Improving the CPRS
It seems virtually certain that the CPRS legislation will be reintroduced to Parliament later this year, and highly likely that it will be passed with the support of some or all Liberal Senators. The alternative, a double dissolution fought on an issue where the party is split down the middle, would be catastrophic, good reason for any party with an interest in long-term survival to avoid it. I’m guessing the Liberal Party still fits that description, or at least that enough of its members do to provide a Senate majority.
In these circumstances, it’s unlikely that we will see improvements on the current proposal, in fact the opposite. It makes tactical sense for Labor to offer the Libs some further modest concessions, enough to get their support while splitting off the Nationals and leaving the delusion, delay and do-nothing faction among the Libs deeply unhappy.
Undaunted, I’m going to suggest some ways in which the scheme might be improved.

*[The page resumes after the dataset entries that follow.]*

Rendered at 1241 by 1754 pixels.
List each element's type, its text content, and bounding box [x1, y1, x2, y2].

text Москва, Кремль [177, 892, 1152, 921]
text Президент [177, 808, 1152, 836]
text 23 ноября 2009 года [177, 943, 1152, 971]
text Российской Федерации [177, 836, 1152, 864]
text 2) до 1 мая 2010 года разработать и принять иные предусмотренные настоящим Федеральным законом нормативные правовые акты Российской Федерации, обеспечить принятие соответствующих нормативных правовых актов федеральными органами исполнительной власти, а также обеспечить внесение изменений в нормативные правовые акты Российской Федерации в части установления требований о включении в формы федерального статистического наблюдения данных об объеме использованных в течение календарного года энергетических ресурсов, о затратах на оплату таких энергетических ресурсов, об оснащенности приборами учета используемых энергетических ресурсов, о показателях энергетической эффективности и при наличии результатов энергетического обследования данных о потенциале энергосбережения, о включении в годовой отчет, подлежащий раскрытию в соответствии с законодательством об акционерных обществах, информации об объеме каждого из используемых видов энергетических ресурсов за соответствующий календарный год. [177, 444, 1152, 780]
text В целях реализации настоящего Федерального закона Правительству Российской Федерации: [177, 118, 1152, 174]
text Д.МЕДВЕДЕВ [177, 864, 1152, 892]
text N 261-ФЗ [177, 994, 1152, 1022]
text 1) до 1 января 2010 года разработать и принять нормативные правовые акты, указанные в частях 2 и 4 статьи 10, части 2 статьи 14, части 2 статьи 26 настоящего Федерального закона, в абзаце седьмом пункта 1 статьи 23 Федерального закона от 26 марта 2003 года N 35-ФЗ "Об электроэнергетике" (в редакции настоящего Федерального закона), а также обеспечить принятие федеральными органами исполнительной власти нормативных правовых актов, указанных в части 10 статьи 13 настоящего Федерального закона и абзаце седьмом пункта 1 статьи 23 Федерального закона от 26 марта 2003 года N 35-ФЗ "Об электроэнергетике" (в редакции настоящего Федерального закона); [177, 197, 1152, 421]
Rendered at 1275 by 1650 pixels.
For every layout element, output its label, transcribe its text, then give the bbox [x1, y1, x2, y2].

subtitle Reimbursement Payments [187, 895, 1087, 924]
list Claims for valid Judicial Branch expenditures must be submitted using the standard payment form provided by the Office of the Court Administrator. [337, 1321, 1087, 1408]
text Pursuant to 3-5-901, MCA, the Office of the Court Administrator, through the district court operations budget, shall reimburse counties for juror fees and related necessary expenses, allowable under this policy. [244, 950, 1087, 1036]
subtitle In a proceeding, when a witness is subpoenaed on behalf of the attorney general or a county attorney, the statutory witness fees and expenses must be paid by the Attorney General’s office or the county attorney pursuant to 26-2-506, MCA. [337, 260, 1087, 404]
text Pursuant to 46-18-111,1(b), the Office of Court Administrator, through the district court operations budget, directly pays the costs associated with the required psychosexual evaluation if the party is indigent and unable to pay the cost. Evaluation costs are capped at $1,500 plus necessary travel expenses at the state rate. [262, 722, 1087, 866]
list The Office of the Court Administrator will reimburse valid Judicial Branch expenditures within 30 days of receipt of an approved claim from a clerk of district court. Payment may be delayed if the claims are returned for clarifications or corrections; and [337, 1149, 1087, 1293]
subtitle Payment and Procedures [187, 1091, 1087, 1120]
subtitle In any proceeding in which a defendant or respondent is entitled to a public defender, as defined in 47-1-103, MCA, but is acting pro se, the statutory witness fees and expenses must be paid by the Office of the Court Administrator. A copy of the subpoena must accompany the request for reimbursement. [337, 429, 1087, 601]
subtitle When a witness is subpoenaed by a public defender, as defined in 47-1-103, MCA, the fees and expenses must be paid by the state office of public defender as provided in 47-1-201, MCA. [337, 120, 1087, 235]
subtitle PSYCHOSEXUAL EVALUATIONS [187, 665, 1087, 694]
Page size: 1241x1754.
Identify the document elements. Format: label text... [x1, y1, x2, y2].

First, I’ll look at a couple of proposals the government could conceivably adopt, that would remedy some of the most glaring flaws in the scheme as it stands. Then I’ll consider what might be done on the (not very likely) assumptions that one progressive Lib (Marise Payne?) might put planet ahead of party, and that the Greens would vote for a scheme that might be imperfect but would still be at least as strong as anything likely to be agreed at Copenhagen. Add Nick Xenophon, who usually comes good in the end, and you would have a bare majority.
Starting with the feasible improvements, the existing scheme has two notable problems aside from general questions about design, targets and so on. First, it makes voluntary action to reduce emissions ineffectual, since this just lowers the cost of emissions permits (I thought this had been fixed by the changes announced in March, but I was wrong on this point). A suggestion to fix this is the idea of an Additional Action Reserve, put forward by the Centre for Energy and Environmental Markets (described here).
Second, not only does it give out free permits to existing polluters (bad policy, but probably politically inevitable) it undermines the scheme by requiring that those receiving the permits should continue to pollute. This could be fixed by allowing holders of free permits to cash them in and use them to finance adjustment out of the industry in question. An even bigger improvement would be for governments to provide matching assistance to workers and communities affected by shutdowns of, for example, brown coal power plants. The current scheme has almost nothing in this respect.
Now consider the ideal scheme. As I said a while back, the targets the government announced in March are reasonable. The only thing that really matters is the global agreement coming out of Copenhagen, and Australia’s position should be strong enough to ensure that we contribute to the achievement of the strongest possible program (the likelihood of an agreement that is ‘too strong’ is, I think, near zero). A 25 per cent cut on our preferred baseline is at least as good as what any other country is offering. Raising this to a conditional offer of 40, as the Greens have suggested, would make no difference, since no one else is likely to match it.
An ideal scheme would involve hardly any free permits and would instead focus almost entirely on adjustment assistance.
A scheme with a target stringent enough to ensure a carbon price around $50/tonne by 2020 would largely obviate the need for a separate Renewables Target. With this kind of scheme, attention could be focused on research and development, ideally targeted at problems specific to Australia. For example, it seems likely that the optimal choice of solar technology would be very different in a sunny country with a highly dispersed population like Australia than in Europe or China where most of the development is taking place at present.
In addition, recent debate suggests an adjustment with little immediate cost, and probably not much cost for some time to come. Discussion so far has focused on stabilising global CO2 concentrations at 450 ppm by 2050. But there’s an obvious argument that, having gone this far, it would make sense to keep going after 2050 with the aim of restoring the pre-industrial level (278 ppm) by a combination of massive reforestation, improvements in land use and, if necessary, technological measures to remove CO2 from the atmosphere (there are some ideas about already and this would be the last cab off the rank, giving decades to turn them into workable options).
To propose this as a long-term goal, it’s not necessary to take a view on new and relatively untested research about long-run climate sensitivity. It’s reasonable to say that, if the generations alive in the next few decades are willing to give up, say 3 per cent of their income for a project which will deliver most of its benefits after 2050, those who will benefit from that (modest but not insignificant) sacrifice ought to be willing to give up a similar proportion of their (almost certainly much higher) incomes, to return the environment to something like the starting point, before the process of industrialisation that delivered all that wealth.
Also going beyond the CPRS, Australia should be making an explicit commitment to the principles of contract, converge and compensate. That is, we should be aiming for an agreement under which all countries agree to a common emissions entitlement per person, to be reached by 2050 at the latest, with compensation from developed countries to the poorest countries to assist them in reaching their development goals without reliance on cheap carbon-based energy.